The chip, named Jalapeño, was developed in partnership with semiconductor giant Broadcom and systems manufacturer Celestica. OpenAI said engineering samples are already running machine-learning workloads in laboratory environments, including GPT-5.3 Codex Spark, with commercial deployment targeted by the end of 2026.
The announcement comes as AI companies race to secure computing capacity amid soaring demand for generative AI applications. Inference—the process of generating responses from trained AI models—has emerged as one of the industry's biggest cost centres as services such as ChatGPT scale to hundreds of millions of users.
Unlike general-purpose AI accelerators adapted for multiple workloads, Jalapeño has been designed from the ground up for large language model (LLM) inference. OpenAI said the architecture was optimised around compute, memory, networking and data-movement requirements observed across products such as ChatGPT, Codex and its API platform.

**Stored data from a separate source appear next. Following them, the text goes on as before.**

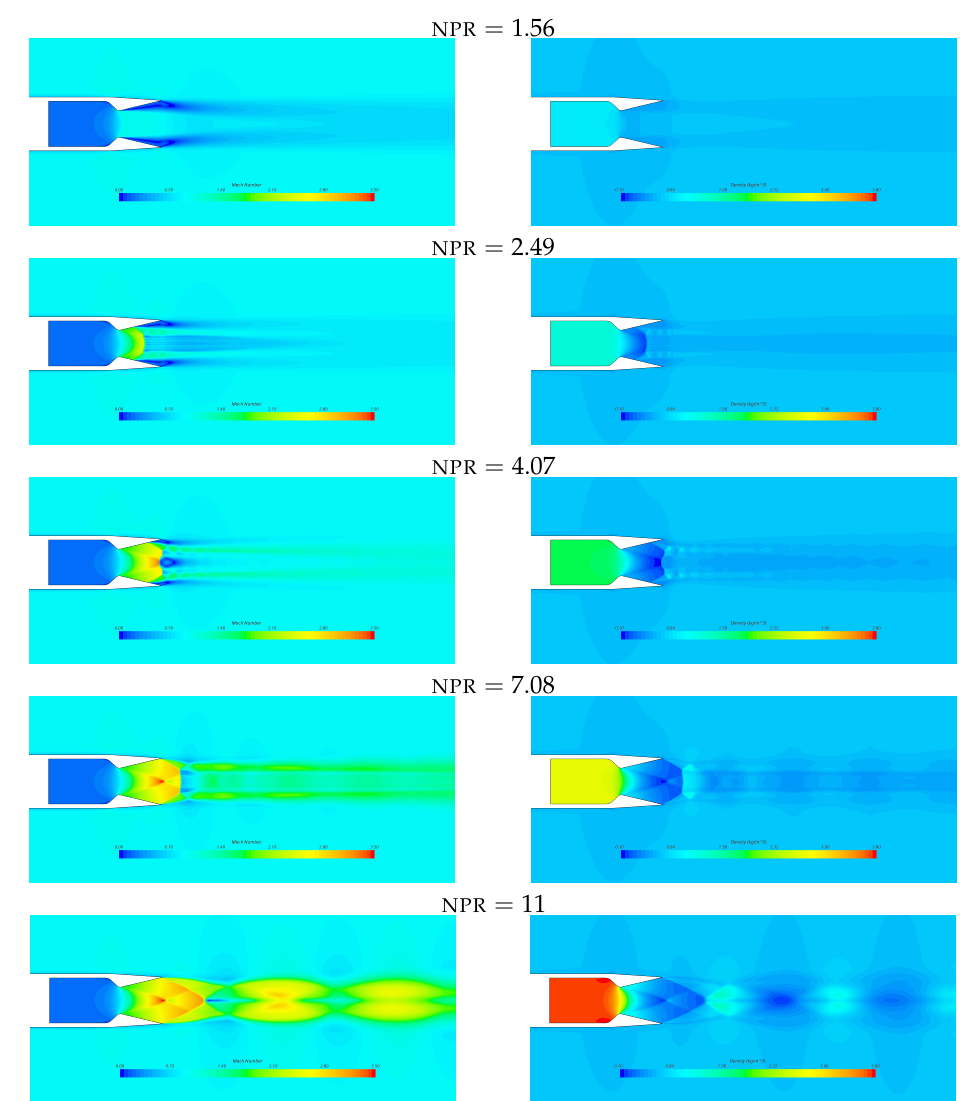
Figure 7. Mach number ( left ) and density ( right ) fields for different NPR ’s and M ∞ =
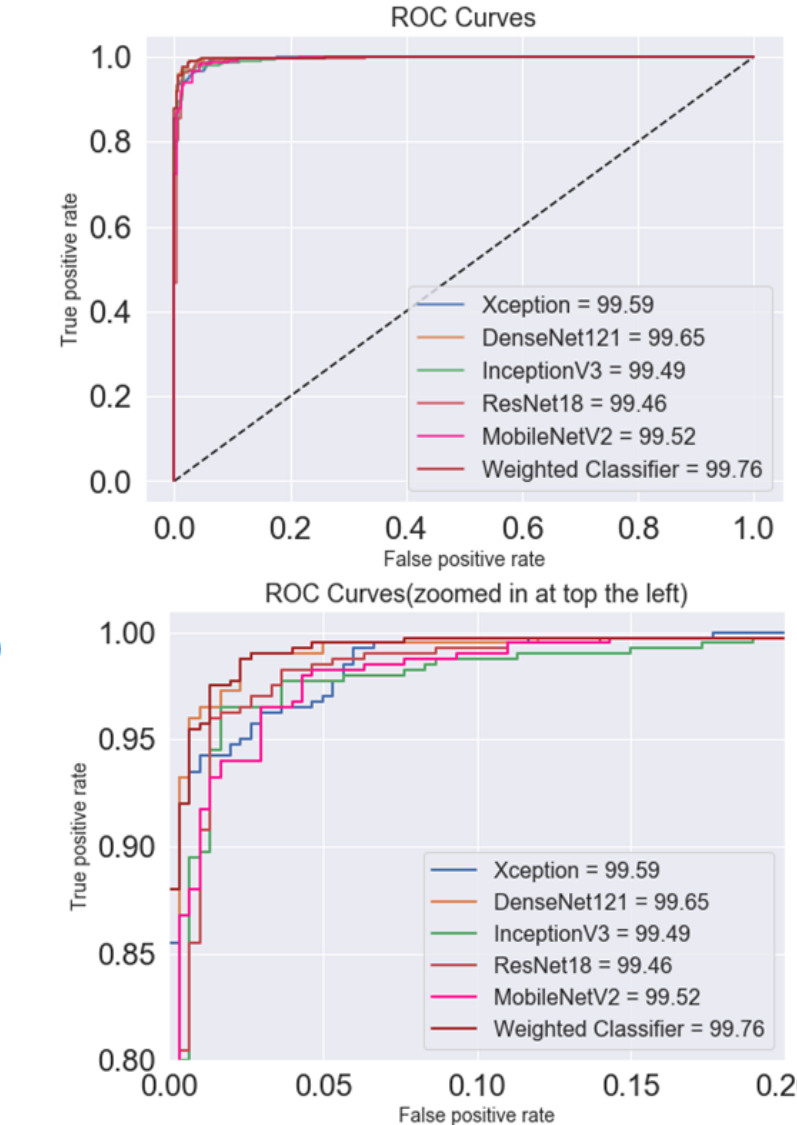
Figure 10. Comparison between ( a ) the AUC (area under the curve) and ( b ) ROC (receiver operating characteristics) curves for different architectures and the weighted classifier for the testing dataset. The weighted classifier (brown line), followed by DenseNet121 (yellow line), had the highest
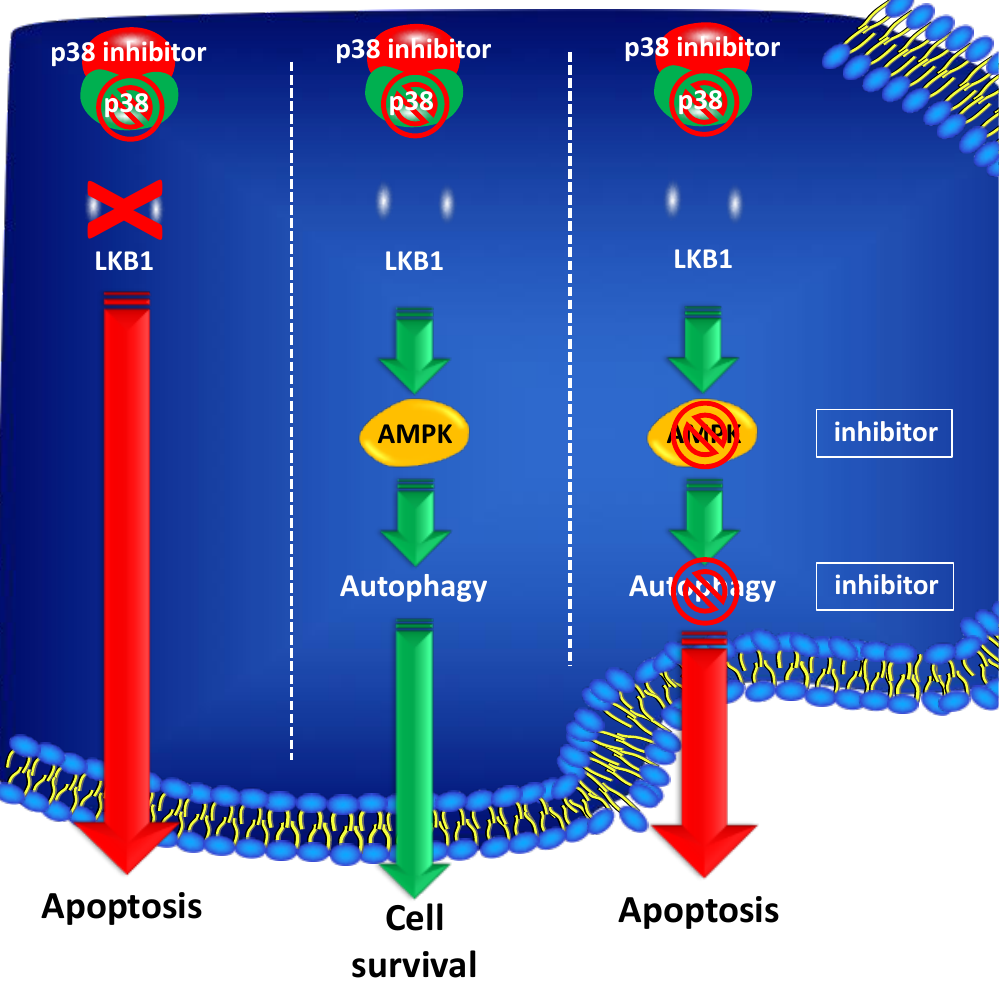
Figure 4. STK11/LKB1 expression is a predictive marker of response to p38MAPK inhibition in PCa. PCa cells with low/absent STK11/LKB1 expression undergo cell death after treatment with p38MAPK inhibitors. PCa cells expressing high levels of STK11/LKB1, show resistance to p38MAPK blockade, by activating autophagy. Conversely, inhibition of autophagy or of AMPK, triggers apoptosis in STK11/LKB1 expressing cells treated with p38MAPK inhibitors.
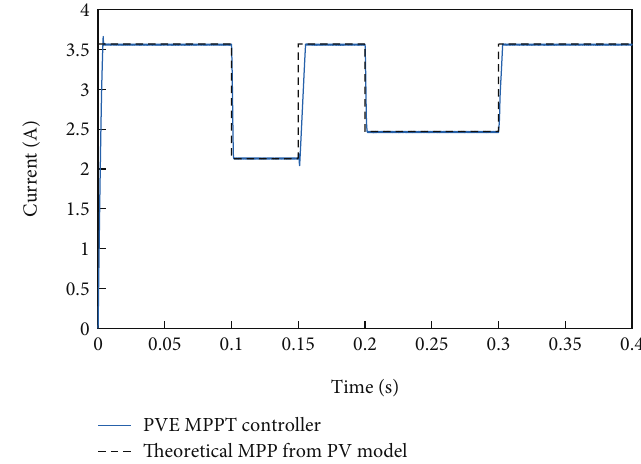
Figure 25: Current of the PVE system with MPPT control under fast-changing environmental conditions.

While the company has yet to disclose benchmark results, early testing indicates the processor could deliver significantly higher performance per watt than current state-of-the-art alternatives. A detailed technical performance report is expected in the coming months.
“Jalapeño is part of our long-term full-stack infrastructure strategy to make compute more abundant, resulting in AI which is faster, more reliable, more affordable for people and businesses,” said Greg Brockman, president and co-founder of OpenAI.
Richard Ho, who leads OpenAI’s hardware programme, said the chip was designed using insights gathered from close collaboration between OpenAI researchers and engineering teams. “Based on early testing, Jalapeño will efficiently execute our most important workloads close to the hardware’s theoretical limits,” he said.
OpenAI and Broadcom said the chip moved from initial design to manufacturing tape-out in just nine months, a timeline the companies described as among the fastest achieved for a high-performance advanced semiconductor programme.
The companies also revealed that OpenAI’s own AI models were used to assist portions of the chip design and optimisation process, highlighting a growing trend of AI being deployed to accelerate hardware development.
Jalapeño is the first processor in a planned multi-generation compute platform being jointly developed by OpenAI, Broadcom and Celestica. Broadcom will contribute silicon implementation and networking technologies, including its Tomahawk networking platform, while Celestica will provide board, rack and system-level integration.
“Our collaboration with OpenAI represents a fundamental commitment to scaling the physical infrastructure required for the next decade of AI,” said Broadcom CEO Hock Tan. He added that the companies are targeting deployment in gigawatt-scale data centres with Microsoft and other partners beginning in 2026.
The move underscores a broader shift among leading AI developers towards building custom silicon as they seek to improve performance, lower operating costs and secure long-term access to computing resources.